Speaking of children ... when asked how many babies Leedy delivered over the course of the last 40-plus years, he replied, “Oh, I lost track. I lost count really, but probably 1,500 to 2,000 or somewhere in there. We delivered a lot of babies back in those days.”
“One of the things I’ve noticed when I was just starting out in my practice was that when the doctors in town would retire or have to retire for health reasons or whatever, they just closed their doors and walked away,” Leedy said. “Their patients were just scattered to the wind. I was hoping when my time came to retire that I would not have to do that.”

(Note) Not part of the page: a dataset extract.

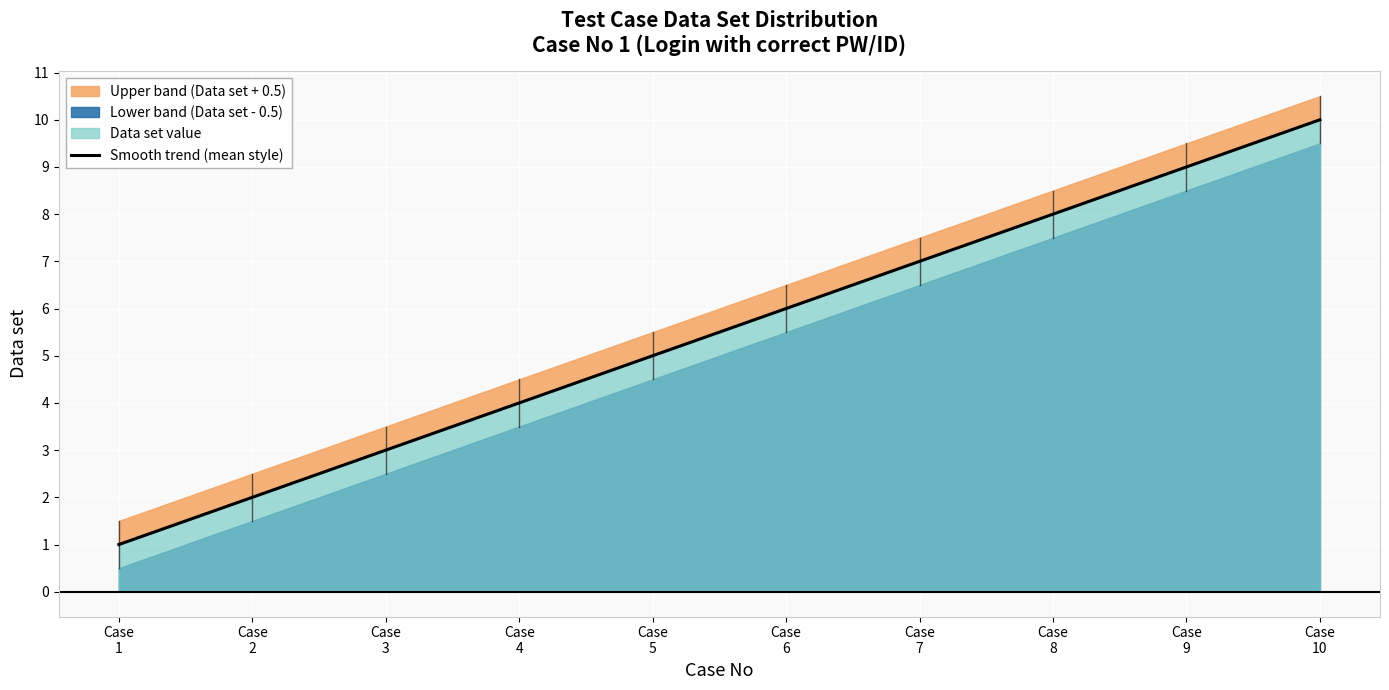

At how many categories does at least one series exceed 6?

5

That’s when doctors Leedy and Lawrence recruited other doctors to come to town, thus Kaniksu Health Services.
“I’m glad Kaniksu Health Services is here,” he said. “My patients can be taken care of. I was always interested in not just walking away from my practice and have my patients be on their own. I don’t feel like I’m leaving my patients in the lurch, which is a nice feeling.”
During his retirement years, Hugh and Teresa plan to spend much of their time at their home in Sun City West, Ariz. He has a long list of goals to keep him occupied.
“I’ll play golf three to four days a week,” he said. “I’m going to try to learn how to speak Spanish. That’s a pretty good language to have in Arizona.”
The ambitious retiree wants to learn how to play a musical instrument and try learning to play piano or violin as well.
A piece of advice he received from one of his patients long ago is a motto Leedy plans to live by during his retirement years.
“My patient said to me, ‘Plan to die young as late as possible.’ That, I believe, is the ultimate goal. In order to do that I think the evidence is pretty strong that staying active physically and mentally is the key. But of course there’s always bad luck that can trump all of that. I have lofty goals to live a long time in retirement, but you never know.”
A retirement party is being held at the Elks Golf Course Conference Room on Sunday, July 5 from 2-6 p.m. The public is welcome to wish Dr. Leedy and his family a happy retirement.